Director: Bill Millerd
Set designer: Ted Roberts
Lighting: Marsha Sibthorpe
Costume design: Alison Green
Stage manager Louis-Marie Bournival

 

 

 


Margot (Melissa Poll) and Captain Lesgate (Adam Henderson) in the Arts Club Theatre Company's production of Dial M for Murder.Photo by Andrée LanthierThis very well constructed play keeps the audience guessing about the outcome of the perfectly planned murder. Will the perpetrator of the crime get away with murder? Or is the investigating police inspector cleverer than the wily money-seeking killer is?

Bill Millerd has directed this thriller with well timed pacing and a leading man who really does lead.
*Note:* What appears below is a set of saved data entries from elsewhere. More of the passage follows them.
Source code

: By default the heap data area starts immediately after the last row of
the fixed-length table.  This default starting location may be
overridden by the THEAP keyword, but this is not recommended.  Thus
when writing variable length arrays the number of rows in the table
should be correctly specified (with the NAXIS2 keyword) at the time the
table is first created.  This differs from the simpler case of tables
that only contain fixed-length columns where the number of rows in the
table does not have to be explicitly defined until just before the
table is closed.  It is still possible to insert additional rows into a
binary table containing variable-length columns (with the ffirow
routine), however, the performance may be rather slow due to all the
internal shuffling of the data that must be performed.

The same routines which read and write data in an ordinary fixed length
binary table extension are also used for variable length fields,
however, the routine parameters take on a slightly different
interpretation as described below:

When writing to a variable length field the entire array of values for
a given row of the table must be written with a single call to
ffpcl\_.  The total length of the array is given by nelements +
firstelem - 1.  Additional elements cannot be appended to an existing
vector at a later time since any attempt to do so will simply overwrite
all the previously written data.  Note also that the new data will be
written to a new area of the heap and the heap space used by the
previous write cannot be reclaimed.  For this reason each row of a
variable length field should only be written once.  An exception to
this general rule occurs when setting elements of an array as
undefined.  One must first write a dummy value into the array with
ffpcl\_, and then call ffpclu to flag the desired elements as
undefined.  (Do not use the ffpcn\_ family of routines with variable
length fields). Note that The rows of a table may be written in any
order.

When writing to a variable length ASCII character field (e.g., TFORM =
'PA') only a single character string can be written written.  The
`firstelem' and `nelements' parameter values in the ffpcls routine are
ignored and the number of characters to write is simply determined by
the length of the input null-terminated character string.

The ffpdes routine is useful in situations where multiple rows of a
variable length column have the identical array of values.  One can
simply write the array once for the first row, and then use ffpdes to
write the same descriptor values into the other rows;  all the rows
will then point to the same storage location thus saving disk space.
Allan Gray's first entry as Tony Wendice starts the excitement early in the first act when he interrupts a rather slow love scene between his wife Margot Wendice (Melissa Poll) and Max Halliday (Peter Jorgensen).

Tony's superficial charm soon melts away to display his true nature when he threatens his visitor, the mysterious Captain Lesgate (Adam Henderson), with exposure of his several past titles.

 

 

 

 


This is where the perfect murder is planned with full attention to timing and detail. But the "best laid schemes ...gang aft agley" and so does this one. A little suspension of disbelief is needed to accept the actual killing, but this is the fault of the writing, not the actors.

Set in the London of the 1950s, the scenery is hardly typical of that time. Apart from the one woman's dresses, which are absolutely right, the clothes are distinctly North American any time in the last fifty odd years.

Some of the noises off need a little attention but the lighting is well managed and suspense enhancing. Allan Gray's performance and that of Bernard Cuffling as Inspector Hubbard really make this well written play an evening's enjoyable entertainment: "A provocative prescription for a suspenseful summer."